6. The system of claim 4, wherein the hoop is configured such that the tube can be extended around a periphery of the hoop so as to form a hoop end seal.

7. The system of claim 4, wherein the hoop is configured such that the tube can be extended through the hoop so as to form a hoop end seal.

8. The system of claim 1 further comprising an instrument panel disposed at the first end of the bed module, the instrument panel including a conduit channel that provides a physical pathway into the tube.

9. The system of claim 8 further comprising:

an interior o-ring disposed on the instrument panel; and

an external ring disposed around the flexible, continuous enclosure so as to seal the flexible, continuous enclosure to the interior o-ring.

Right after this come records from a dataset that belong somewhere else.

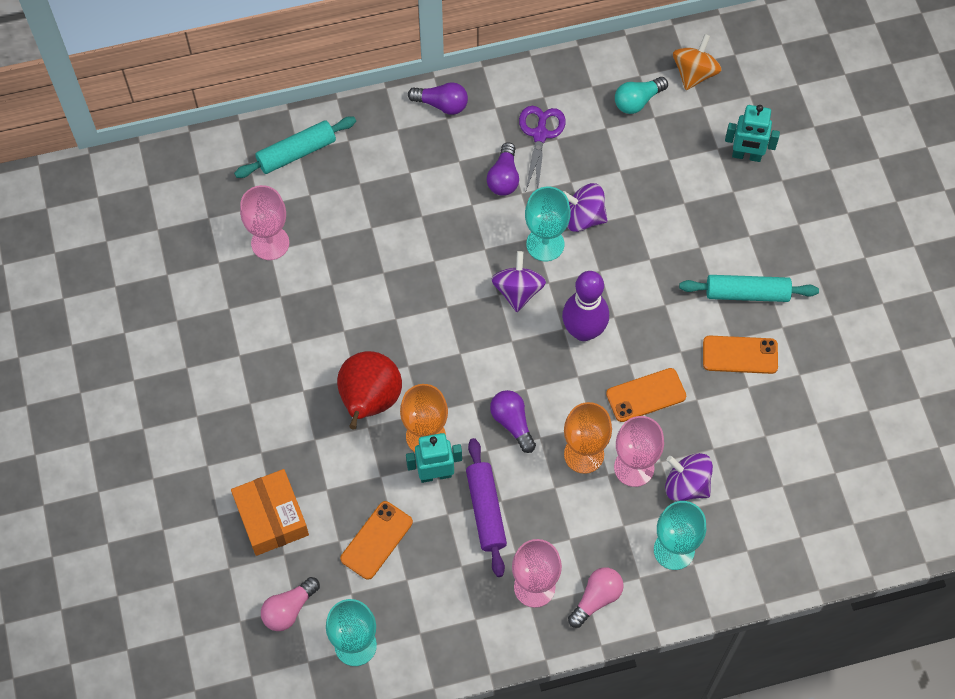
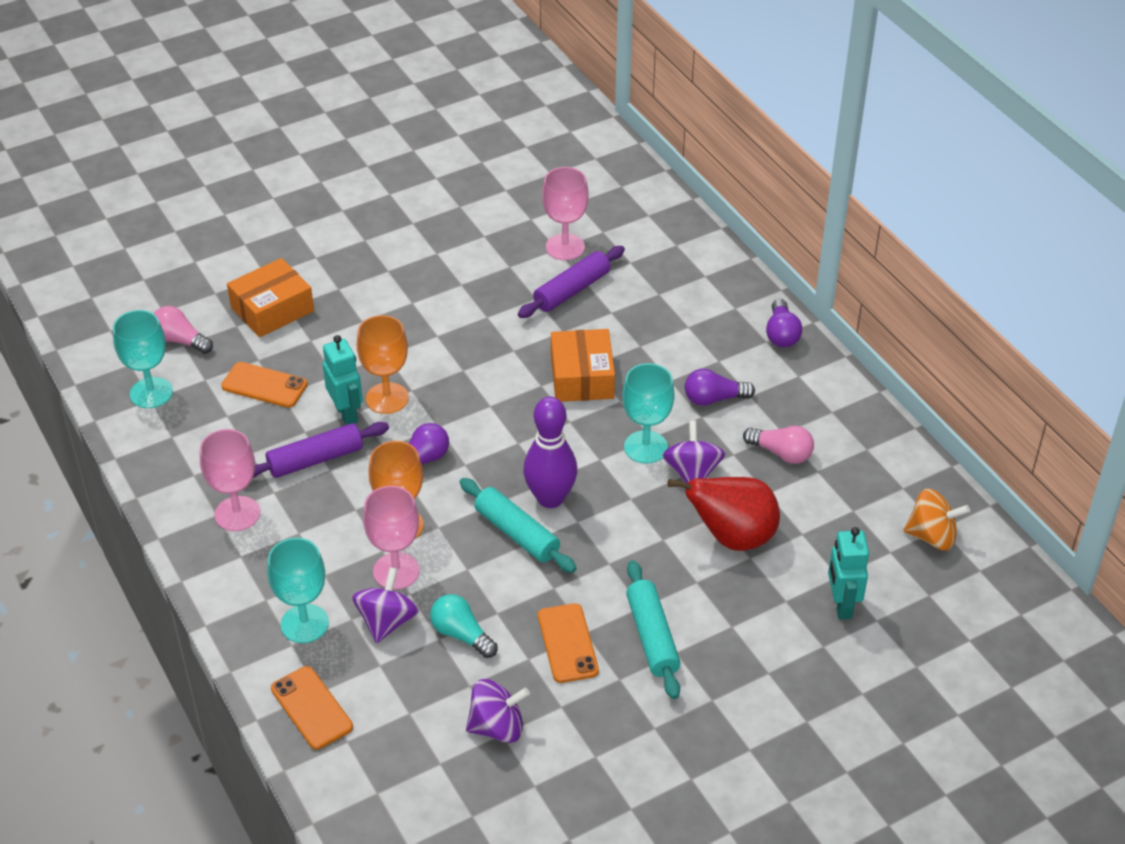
camera: 75 degrees right, 20 degrees down
turquoise rolling pin [234,116,356,178] -> turquoise rolling pin moved to [460,478,577,573]
red pear [337,351,402,430] -> red pear moved to [667,477,780,551]
purple spinning top [491,251,546,312] -> purple spinning top moved to [466,679,530,743]
purple scissors [519,106,566,190] -> none
pink light bulb [568,567,624,628] -> pink light bulb moved to [743,426,814,464]
orange phone [606,368,686,422] -> orange phone moved to [271,666,353,750]
turquoise light bulb [615,77,668,114] -> turquoise light bulb moved to [430,594,498,658]
none -> purple rolling pin [518,246,625,318]
none -> orange box [551,329,615,402]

10. The system of claim 1, further comprising a ventilator configured to provide at least one of oxygen or fresh air into the tube via a ventilation conduit.

11. The system of claim 1 further comprising a disposal container configured to receive the tube after it has been used to enclose the patient and the bed module.

12. The system of claim 11 further comprising a conveyor system configured to propel the tube into the disposal container.

13. The system of claim 12, wherein the conveyor system comprises at least one of a roller, a plurality of rollers, or a belt.

14. The system of claim 1, wherein the flexible, continuous enclosure includes glove adapters.

15. The system of claim 1 further comprising a cover configured to provide a support structure for the tube to place the tube in positive pressure.

16. The system of claim 1 further comprising one or more ports configured to evacuate waste from the tube.

17. The system of claim 1 wherein the tubular mount further comprises a sliding collar disposed on the tubular mount, the sliding collar including an inner seal so as to seal the flexible, continuous enclosure to the tubular mount.

18. A method for providing an isolated treatment enclosure for a patient on a bed module, the method comprising:

loading a flexible, continuous enclosure on to a tubular mount disposed at a first end of a bed module;

extending the flexible, continuous enclosure over a length of the bed module so as to enclose the patient and the bed module therein in a first tube; and

sealing the first tube at a second end of the bed module that is opposite the first end of the bed module.

19. The method of claim 18 further comprising:

extending the first tube past the second end of the bed module and extending the flexible, continuous enclosure over the length of the bed module so as to enclose the patient and the bed module therein in a second tube; and

separating the first tube from the second tube.

20. The method of claim 19 further comprising:

transferring the second tube to a disposal container.